TEXT SHOWN |
# # #

Photographer Monica Alcazar-Duarte documents the sleepy town of Mars in The New Colonists
“I try not to imagine what I am going to find or the images that I would like to make. I tend to be frustrated by anything that appears as a clear-cut answer,” explains Mexican-British photographer Monica Alcazar-Duarte. Her (often) long-term projects are characterised by their multidimensional, layered nature and a product of her convoluted creative history.
Born in Mexico City, Monica initially studied filmmaking before moving to New York City where she undertook an applied science course at Parsons School of Design. From here she left for London and enrolled on the performance design and practice course at Central Saint Martins and later gained a master’s in photography from London College of Communication. Her 12-year long photographic career emerged as a way to distil this creative wandering. “The whole experience just grounded me and slowed me down to the point of making me see and relate to everything in a way that I never quite found when writing a screenplay or making a film. It is the tension that photography has with complexity that intrigues me over most other mediums,” she explains.

# # #

TASKS |
1. Sum up the profile of Monica Alcazar-Duarte in two sentences.
2. Answer these questions from the profile of Monica Alcazar-Duarte:
(a) How long has her photographic career lasted?
(b) What course did she take at Central Saint Martins?
(c) What about photography intrigues her more than most other mediums?
3. List every school the profile of Monica Alcazar-Duarte names as a place where she studied.

# # #

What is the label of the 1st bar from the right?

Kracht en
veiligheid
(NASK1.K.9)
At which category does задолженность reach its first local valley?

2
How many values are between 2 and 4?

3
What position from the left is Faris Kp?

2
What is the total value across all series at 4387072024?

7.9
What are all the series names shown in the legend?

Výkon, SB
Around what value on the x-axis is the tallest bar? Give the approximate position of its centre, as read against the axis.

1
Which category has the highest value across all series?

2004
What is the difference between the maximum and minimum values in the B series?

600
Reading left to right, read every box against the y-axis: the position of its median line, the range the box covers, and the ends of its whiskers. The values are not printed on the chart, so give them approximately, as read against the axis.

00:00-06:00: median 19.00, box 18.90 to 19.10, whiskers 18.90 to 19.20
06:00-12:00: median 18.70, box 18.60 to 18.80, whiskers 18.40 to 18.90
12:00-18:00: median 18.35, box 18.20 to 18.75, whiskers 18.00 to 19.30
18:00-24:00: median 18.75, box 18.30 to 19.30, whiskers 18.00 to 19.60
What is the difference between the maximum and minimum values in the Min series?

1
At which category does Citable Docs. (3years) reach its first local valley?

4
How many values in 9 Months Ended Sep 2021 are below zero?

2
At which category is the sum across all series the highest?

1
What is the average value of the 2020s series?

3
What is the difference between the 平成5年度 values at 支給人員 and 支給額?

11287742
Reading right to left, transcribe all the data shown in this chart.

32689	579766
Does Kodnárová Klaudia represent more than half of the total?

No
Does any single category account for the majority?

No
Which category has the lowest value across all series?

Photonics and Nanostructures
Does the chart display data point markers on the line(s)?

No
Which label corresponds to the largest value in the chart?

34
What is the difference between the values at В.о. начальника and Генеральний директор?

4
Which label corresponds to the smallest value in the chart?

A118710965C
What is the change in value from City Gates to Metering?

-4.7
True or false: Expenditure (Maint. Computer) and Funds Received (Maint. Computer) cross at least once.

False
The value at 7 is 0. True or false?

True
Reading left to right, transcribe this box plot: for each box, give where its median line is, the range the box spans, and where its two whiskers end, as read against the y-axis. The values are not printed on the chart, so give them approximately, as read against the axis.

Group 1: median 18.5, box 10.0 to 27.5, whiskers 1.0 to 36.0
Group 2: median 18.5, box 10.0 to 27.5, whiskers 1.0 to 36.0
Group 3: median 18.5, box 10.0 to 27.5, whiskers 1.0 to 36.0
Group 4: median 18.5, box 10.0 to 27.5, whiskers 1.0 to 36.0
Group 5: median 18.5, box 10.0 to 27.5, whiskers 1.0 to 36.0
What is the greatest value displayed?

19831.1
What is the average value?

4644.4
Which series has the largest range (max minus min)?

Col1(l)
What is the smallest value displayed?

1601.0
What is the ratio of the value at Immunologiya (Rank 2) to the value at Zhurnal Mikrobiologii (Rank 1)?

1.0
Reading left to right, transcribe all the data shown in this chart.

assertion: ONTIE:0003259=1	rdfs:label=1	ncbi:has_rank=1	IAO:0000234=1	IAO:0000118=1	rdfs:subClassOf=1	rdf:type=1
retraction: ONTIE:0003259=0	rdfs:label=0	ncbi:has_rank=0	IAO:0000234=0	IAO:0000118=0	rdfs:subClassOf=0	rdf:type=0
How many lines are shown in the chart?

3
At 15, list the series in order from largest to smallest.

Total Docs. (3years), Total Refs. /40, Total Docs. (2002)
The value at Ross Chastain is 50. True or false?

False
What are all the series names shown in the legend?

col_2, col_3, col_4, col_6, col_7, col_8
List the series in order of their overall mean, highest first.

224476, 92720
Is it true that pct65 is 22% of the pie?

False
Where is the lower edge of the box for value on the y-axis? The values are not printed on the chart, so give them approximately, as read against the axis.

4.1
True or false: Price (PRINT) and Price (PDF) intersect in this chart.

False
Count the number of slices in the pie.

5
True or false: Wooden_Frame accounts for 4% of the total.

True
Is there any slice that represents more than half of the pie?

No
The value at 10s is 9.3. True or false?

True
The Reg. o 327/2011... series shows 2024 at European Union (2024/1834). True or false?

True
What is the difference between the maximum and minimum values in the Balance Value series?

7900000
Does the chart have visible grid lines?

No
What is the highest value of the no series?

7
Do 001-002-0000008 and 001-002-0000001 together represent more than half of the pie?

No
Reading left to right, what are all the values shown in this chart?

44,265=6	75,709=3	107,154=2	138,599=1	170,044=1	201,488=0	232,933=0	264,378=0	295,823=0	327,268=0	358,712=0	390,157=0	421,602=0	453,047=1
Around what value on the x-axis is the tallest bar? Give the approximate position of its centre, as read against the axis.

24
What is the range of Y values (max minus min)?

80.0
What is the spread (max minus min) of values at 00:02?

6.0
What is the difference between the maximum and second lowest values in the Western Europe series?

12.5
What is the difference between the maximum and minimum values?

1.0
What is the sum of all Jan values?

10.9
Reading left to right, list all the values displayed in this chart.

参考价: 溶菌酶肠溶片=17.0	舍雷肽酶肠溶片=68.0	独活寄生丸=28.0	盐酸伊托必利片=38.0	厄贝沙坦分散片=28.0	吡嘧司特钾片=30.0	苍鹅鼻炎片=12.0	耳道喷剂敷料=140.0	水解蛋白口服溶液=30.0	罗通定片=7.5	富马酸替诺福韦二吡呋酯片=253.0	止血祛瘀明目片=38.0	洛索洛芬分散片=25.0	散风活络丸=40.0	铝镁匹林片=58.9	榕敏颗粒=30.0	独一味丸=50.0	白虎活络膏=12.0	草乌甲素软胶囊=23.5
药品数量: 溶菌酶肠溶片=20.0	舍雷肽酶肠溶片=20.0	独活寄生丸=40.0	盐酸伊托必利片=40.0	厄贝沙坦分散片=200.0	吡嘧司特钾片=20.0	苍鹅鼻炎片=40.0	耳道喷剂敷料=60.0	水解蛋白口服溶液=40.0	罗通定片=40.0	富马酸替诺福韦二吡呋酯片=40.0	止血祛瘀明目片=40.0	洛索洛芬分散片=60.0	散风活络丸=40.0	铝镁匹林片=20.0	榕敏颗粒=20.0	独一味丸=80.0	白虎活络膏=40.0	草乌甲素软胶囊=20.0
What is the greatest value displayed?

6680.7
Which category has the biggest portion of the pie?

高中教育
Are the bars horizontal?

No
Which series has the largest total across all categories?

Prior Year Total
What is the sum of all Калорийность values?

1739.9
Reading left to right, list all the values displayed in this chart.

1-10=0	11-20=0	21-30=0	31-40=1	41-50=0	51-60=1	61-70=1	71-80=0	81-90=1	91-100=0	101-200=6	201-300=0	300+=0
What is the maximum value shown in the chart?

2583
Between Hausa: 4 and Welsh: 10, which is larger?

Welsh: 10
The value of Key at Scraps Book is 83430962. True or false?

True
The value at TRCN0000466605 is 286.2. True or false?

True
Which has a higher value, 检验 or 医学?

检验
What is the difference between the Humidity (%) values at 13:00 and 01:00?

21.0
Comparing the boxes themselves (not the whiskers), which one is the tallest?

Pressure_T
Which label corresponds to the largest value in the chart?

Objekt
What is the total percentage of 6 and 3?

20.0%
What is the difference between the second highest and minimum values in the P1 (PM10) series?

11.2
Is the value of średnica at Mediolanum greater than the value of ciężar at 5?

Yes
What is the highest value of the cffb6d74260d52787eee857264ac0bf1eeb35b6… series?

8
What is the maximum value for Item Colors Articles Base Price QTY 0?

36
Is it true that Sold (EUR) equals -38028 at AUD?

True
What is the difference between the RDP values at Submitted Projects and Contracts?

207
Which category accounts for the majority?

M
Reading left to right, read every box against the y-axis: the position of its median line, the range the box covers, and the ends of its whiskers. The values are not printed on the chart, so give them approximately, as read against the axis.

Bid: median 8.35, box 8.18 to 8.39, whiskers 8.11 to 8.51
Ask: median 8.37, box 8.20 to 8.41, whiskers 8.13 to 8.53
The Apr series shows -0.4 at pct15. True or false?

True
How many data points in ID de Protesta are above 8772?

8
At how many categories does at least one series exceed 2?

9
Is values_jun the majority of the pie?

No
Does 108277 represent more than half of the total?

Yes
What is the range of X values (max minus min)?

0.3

# # #

ANSWERS PROVIDED |
1. Mexican-British photographer Monica Alcazar-Duarte, whose often long-term projects are layered and multidimensional, says she tries not to imagine what she will find and is frustrated by clear-cut answers. Born in Mexico City, she studied filmmaking, then applied science at Parsons School of Design in New York, performance design and practice at Central Saint Martins in London, and photography at London College of Communication, and her 12-year photographic career grew out of that creative wandering.

2.
(a) 12 years.
(b) Performance design and practice.
(c) The tension photography has with complexity.

3.
Parsons School of Design
Central Saint Martins
London College of Communication